▸ EXTRACTED MATERIAL
========================
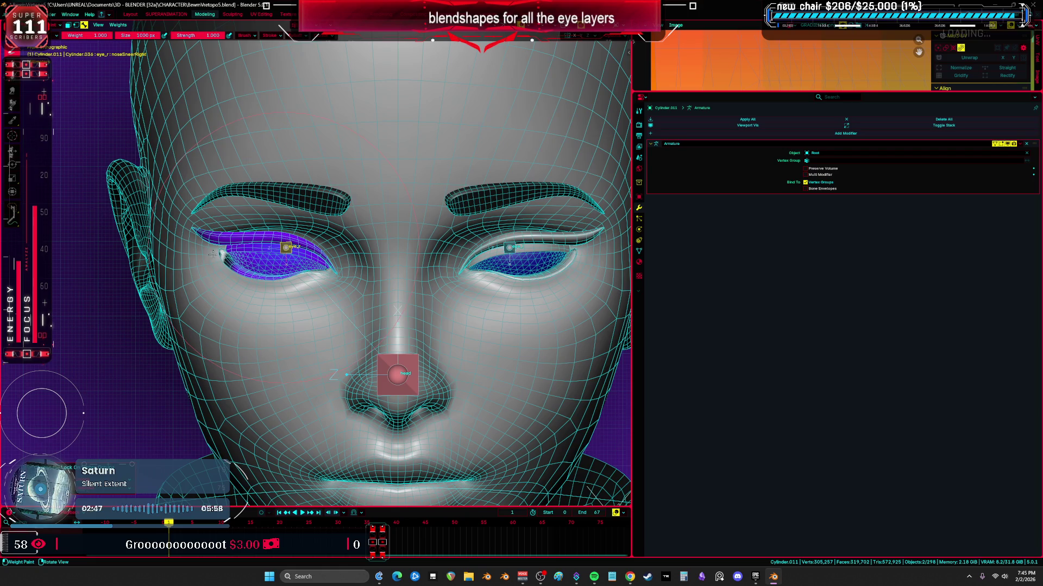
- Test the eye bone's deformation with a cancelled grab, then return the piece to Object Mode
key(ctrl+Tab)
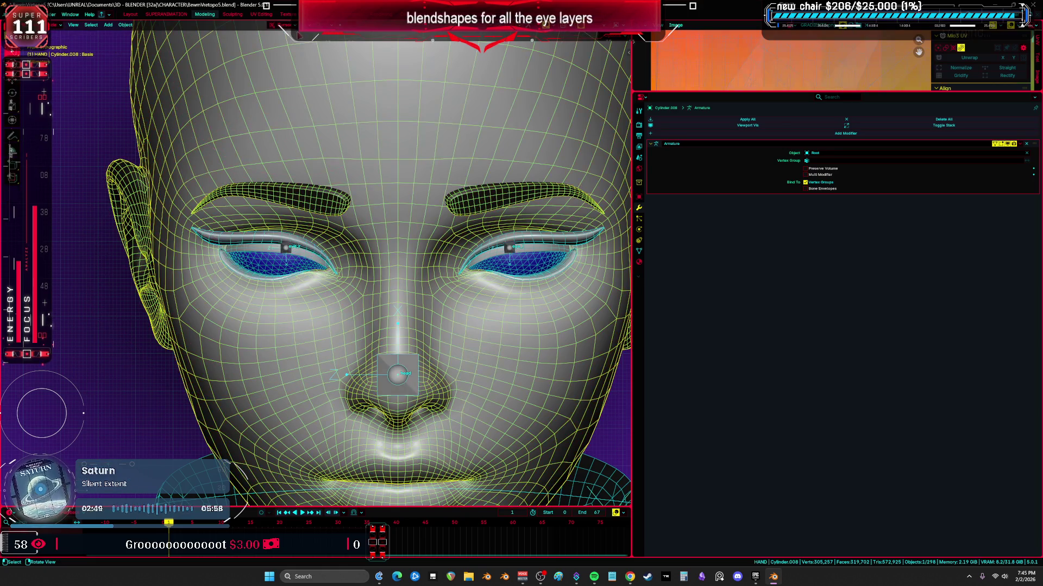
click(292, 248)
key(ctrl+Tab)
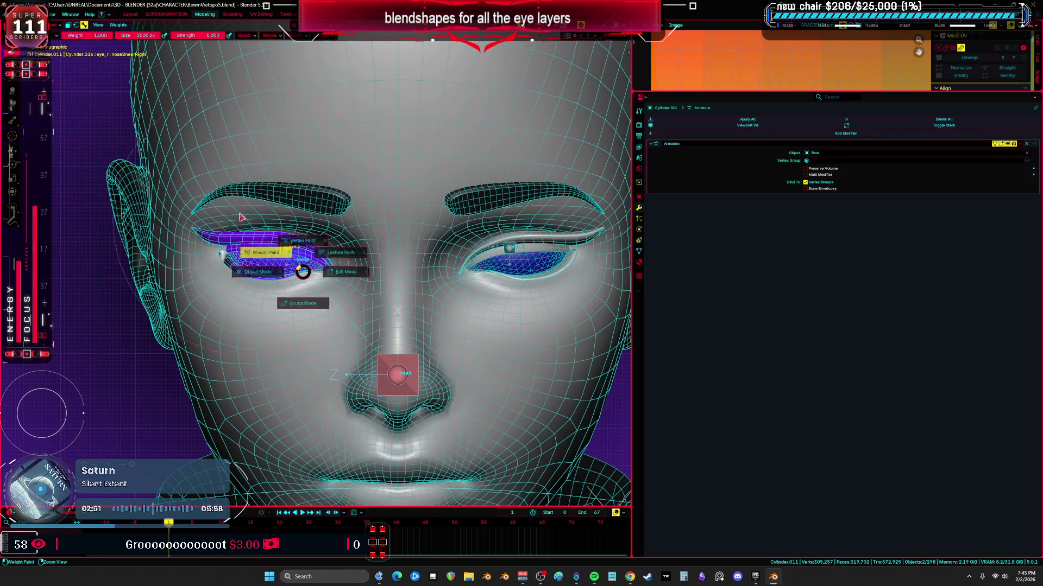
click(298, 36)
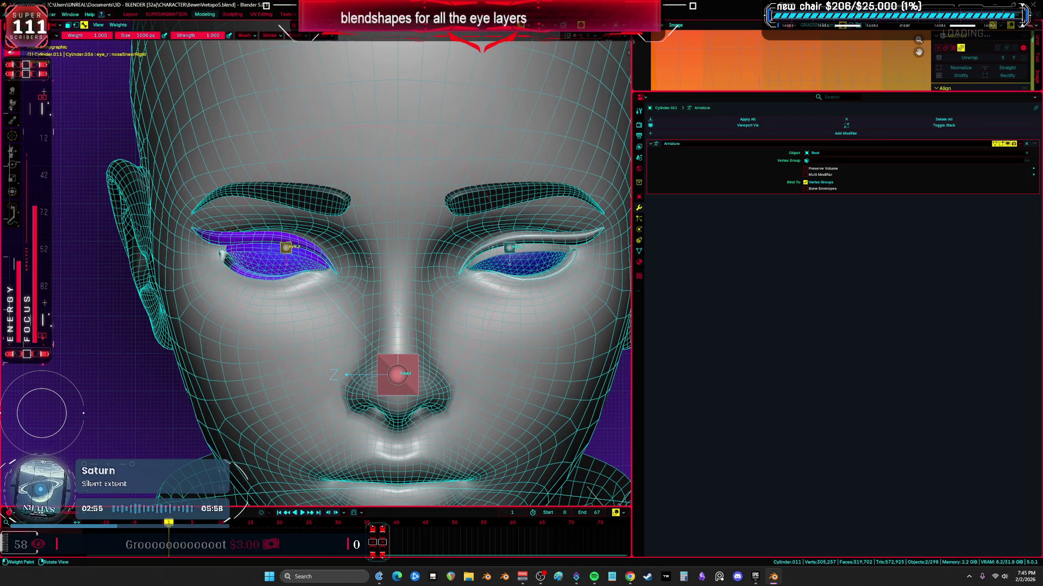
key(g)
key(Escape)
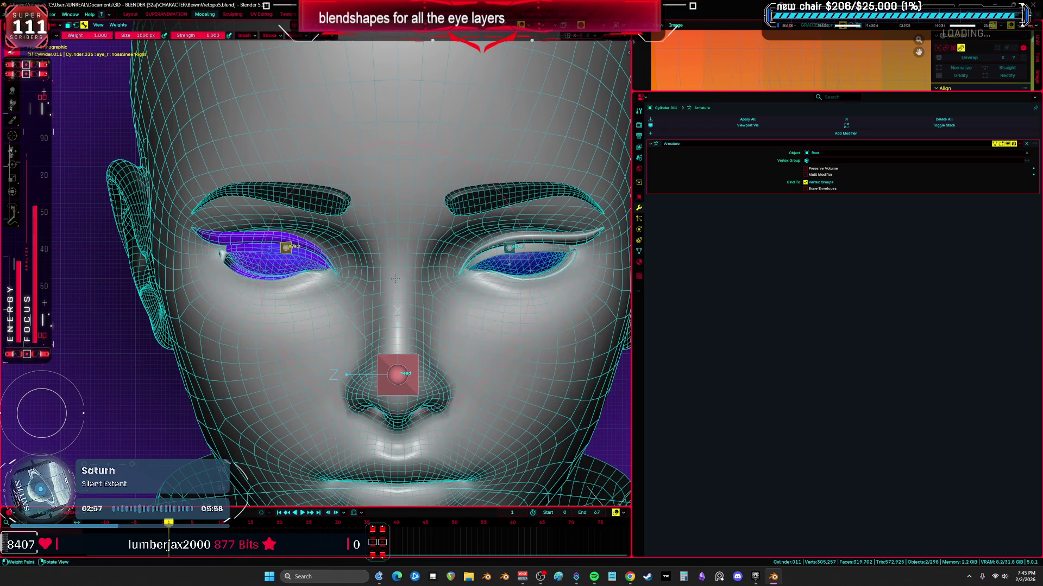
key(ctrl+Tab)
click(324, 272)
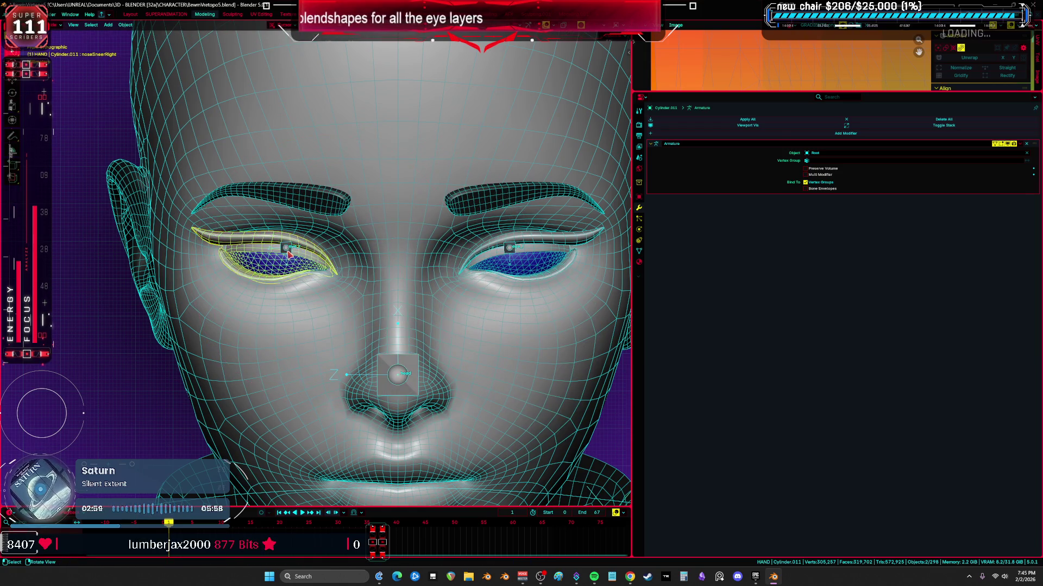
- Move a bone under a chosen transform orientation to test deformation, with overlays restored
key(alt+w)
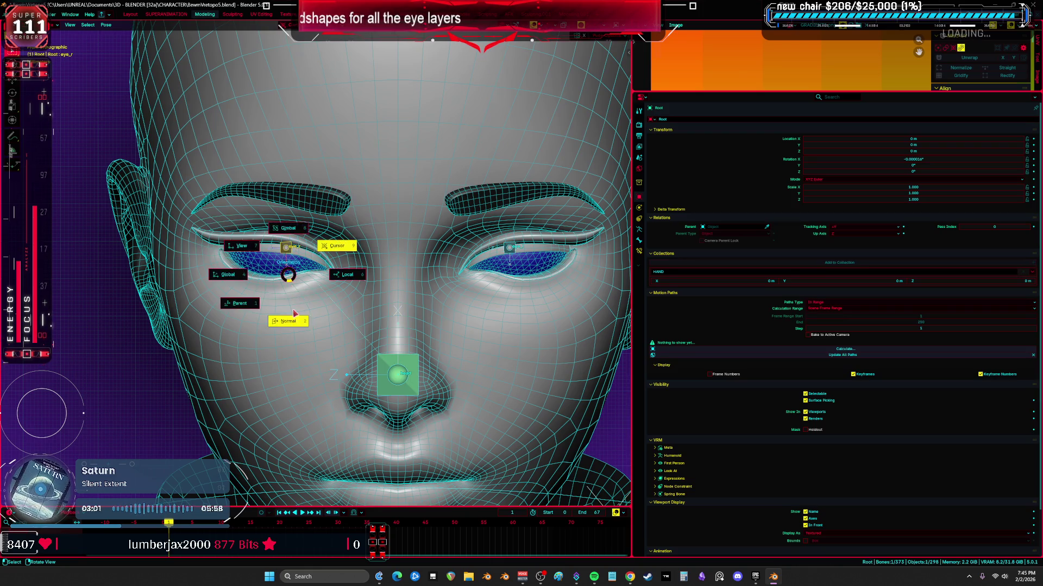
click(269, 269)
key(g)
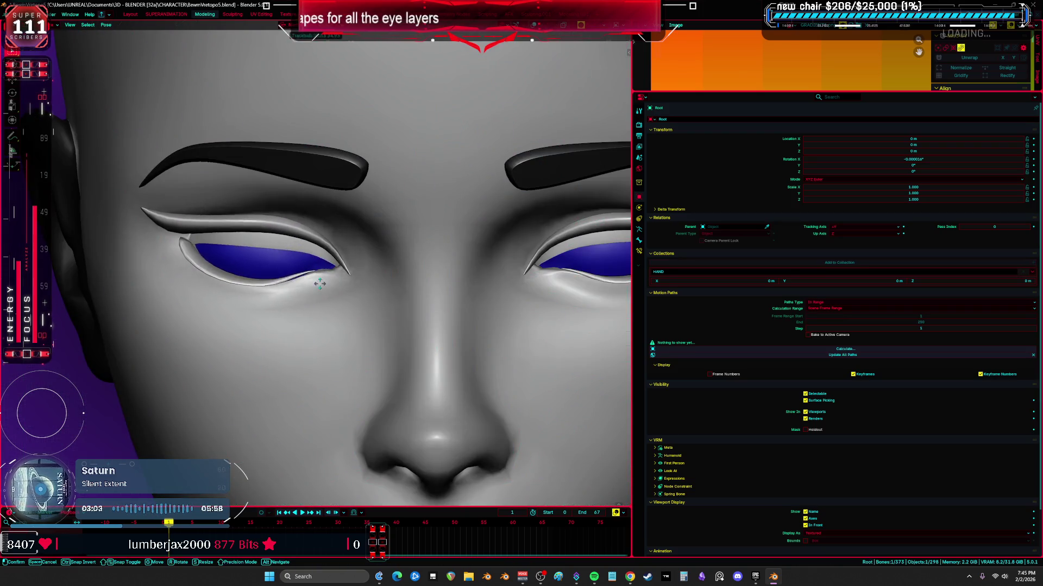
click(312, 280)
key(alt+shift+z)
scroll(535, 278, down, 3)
========================
▸ WHAT IS NEEDED
Reproduce, unchanged, the line containing "click(312, 280)" and each line after it through the end of the listing above, and nothing else.

▸ FINISHED EXERCISE
click(312, 280)
key(alt+shift+z)
scroll(535, 278, down, 3)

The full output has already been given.